READING TEXT |
I had this version on my mind while writing Inner City (2013), a love song to my hometown of Baltimore, for piano and pre-recorded track. The third movement of that piece, “The Key to the City,” was my own take on The Star-Spangled Banner, intertwined with audio that I recorded in and around Oriole Park at Camden Yards. I also included sounds recorded at Fort McHenry, where Francis Scott Key wrote the poem that would become our national anthem.

After the premiere of Inner City, a former student remarked that the movement based on the anthem struck him as sad. It made sense: the marking at the top of the score was “tender, fragile,” and the C-major chords in the piece glow in the shadow of something darker. At that time, I wasn’t aware of Key’s third verse. It includes a line directed at enslaved Africans, who sought their freedom by fighting alongside the British during the Battle of Baltimore: “No refuge could save the hireling and slave / From the terror of flight, or the gloom of the grave.”

DATA SECTION |
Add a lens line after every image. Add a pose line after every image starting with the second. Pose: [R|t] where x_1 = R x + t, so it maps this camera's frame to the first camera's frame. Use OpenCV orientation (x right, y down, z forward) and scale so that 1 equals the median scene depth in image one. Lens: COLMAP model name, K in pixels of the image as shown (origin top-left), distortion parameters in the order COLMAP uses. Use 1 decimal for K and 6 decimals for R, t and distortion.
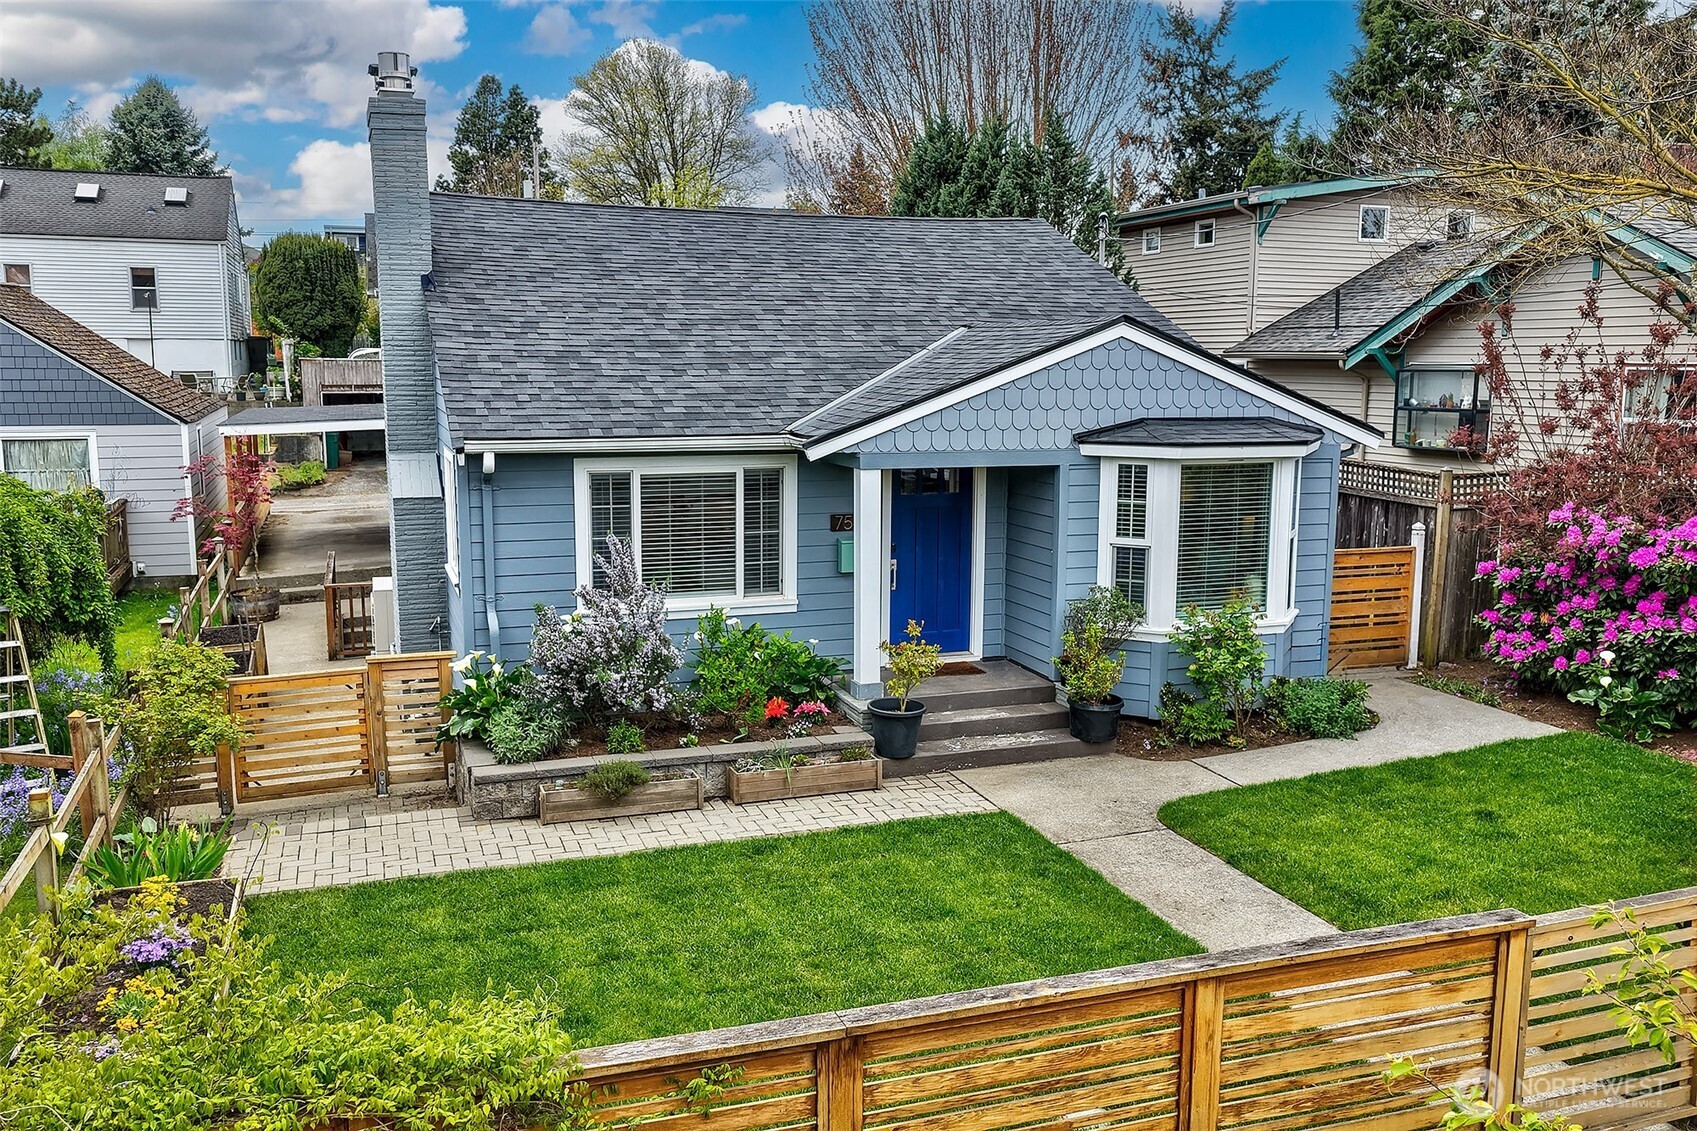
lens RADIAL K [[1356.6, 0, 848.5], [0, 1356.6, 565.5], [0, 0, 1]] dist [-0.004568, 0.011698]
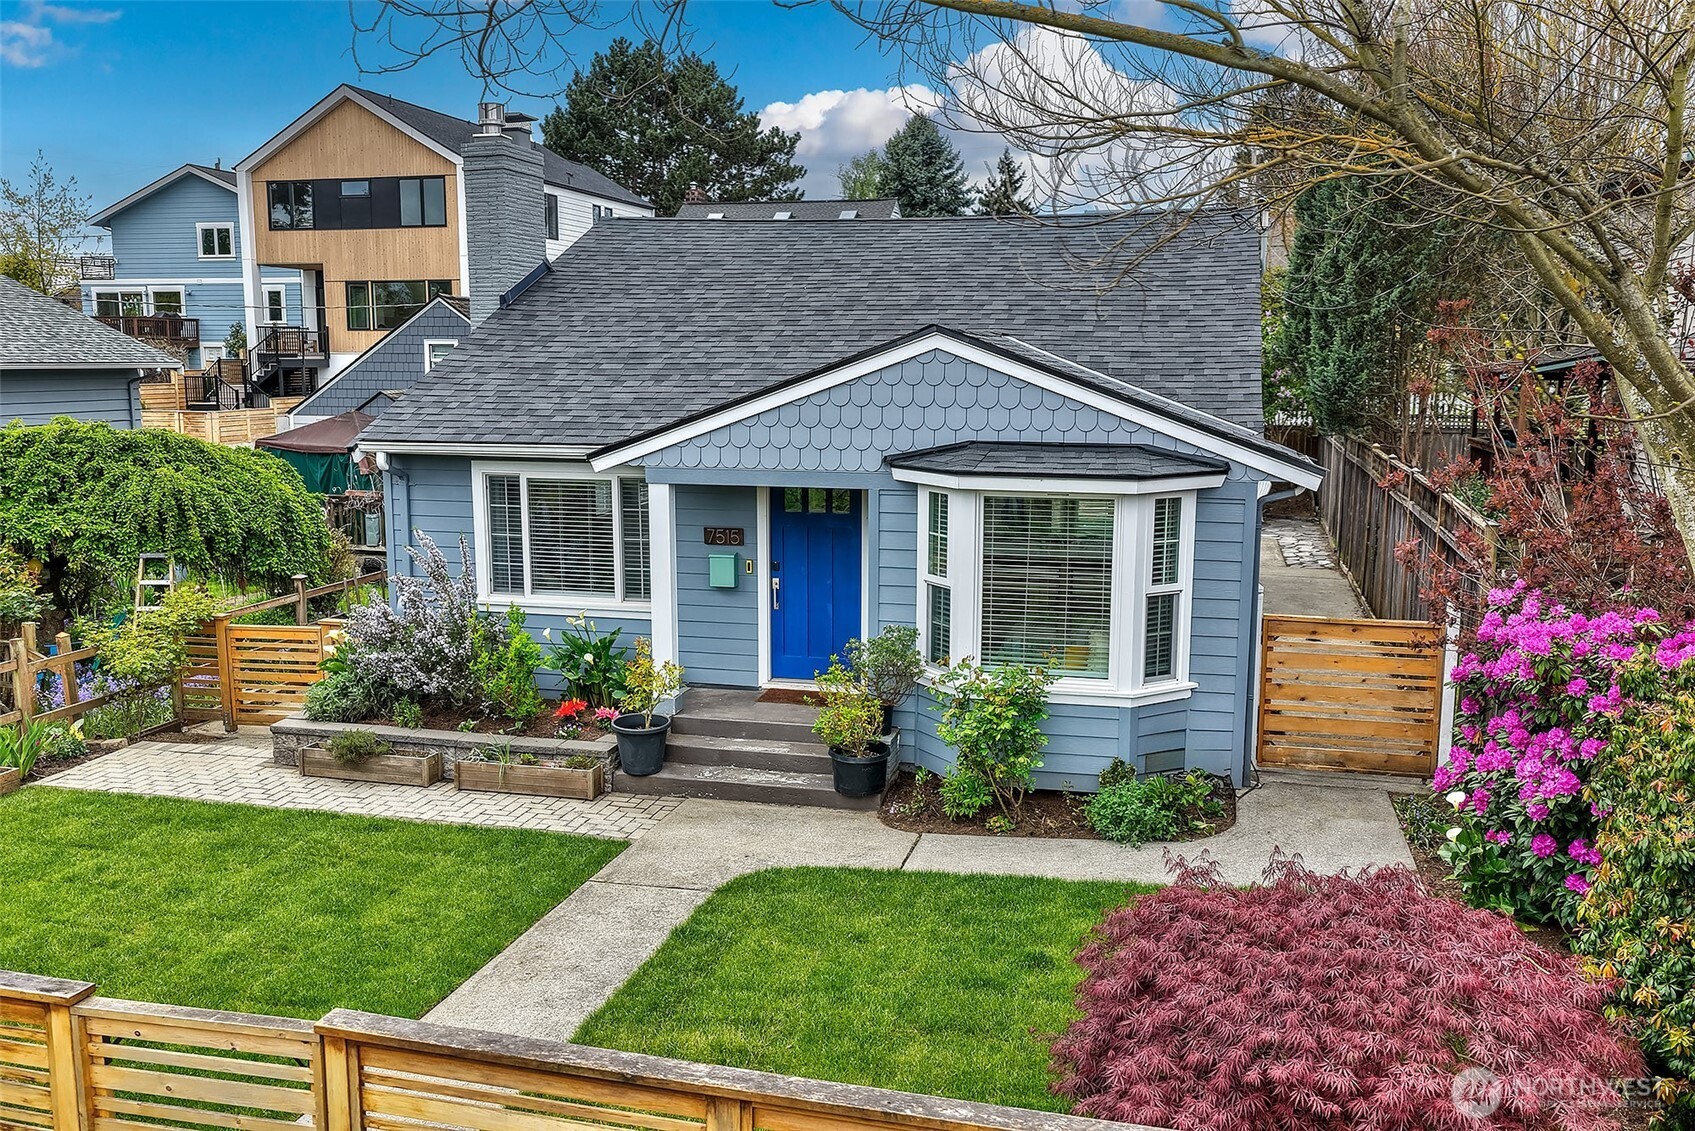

TASKS AND EXERCISES |
a) In the text about the Inner City anthem movement, what marking appears at the top of the score?
b) Continue the text about the Inner City anthem movement from its final sentence.

ANSWER LIST |
a) The marking is "tender, fragile."

b)
I was thinking of Marvin Gaye’s anthem again while finishing Rise (2015), a piece about America’s civil rights journey from Selma to Ferguson. The sixth and final movement of the piece sets a poem, by my collaborator Tameka Cage Conley, titled “MericanAnthem.” The poem ends with a litany, the names of murdered Black men, followed by these words: “Resound -- a drum / like faith / that conceived them / in early light.” It is an epilogue to an unfinished story.

In 2016, The Star-Spangled Banner became the site of NFL quarterback Colin Kaepernick’s protest against police brutality. Initially, Kaepernick sat on the bench during pregame performances of the anthem. After conferring with former NFL player and U.S. Army Veteran Nate Boyer, he decided to kneel instead. In Boyer’s words, “soldiers take a knee in front a fallen brother’s grave, you know, to show respect.”

As team after team passed on signing Kaepernick in 2017, Tariq Touré wrote and began performing a stunning new poem, entitled “Colin Kaepernick: For the Love of The Game.” Tariq captures the dilemma faced by Black athletes who choose to speak out against injustice: “I assure you they love me! / surely they’ll understand today / So when I take this knee / as that anthem starts to play. / You think they could look at me / with this passion in my face / And truly be able to say / this is the land of the free / and the home of the brave?”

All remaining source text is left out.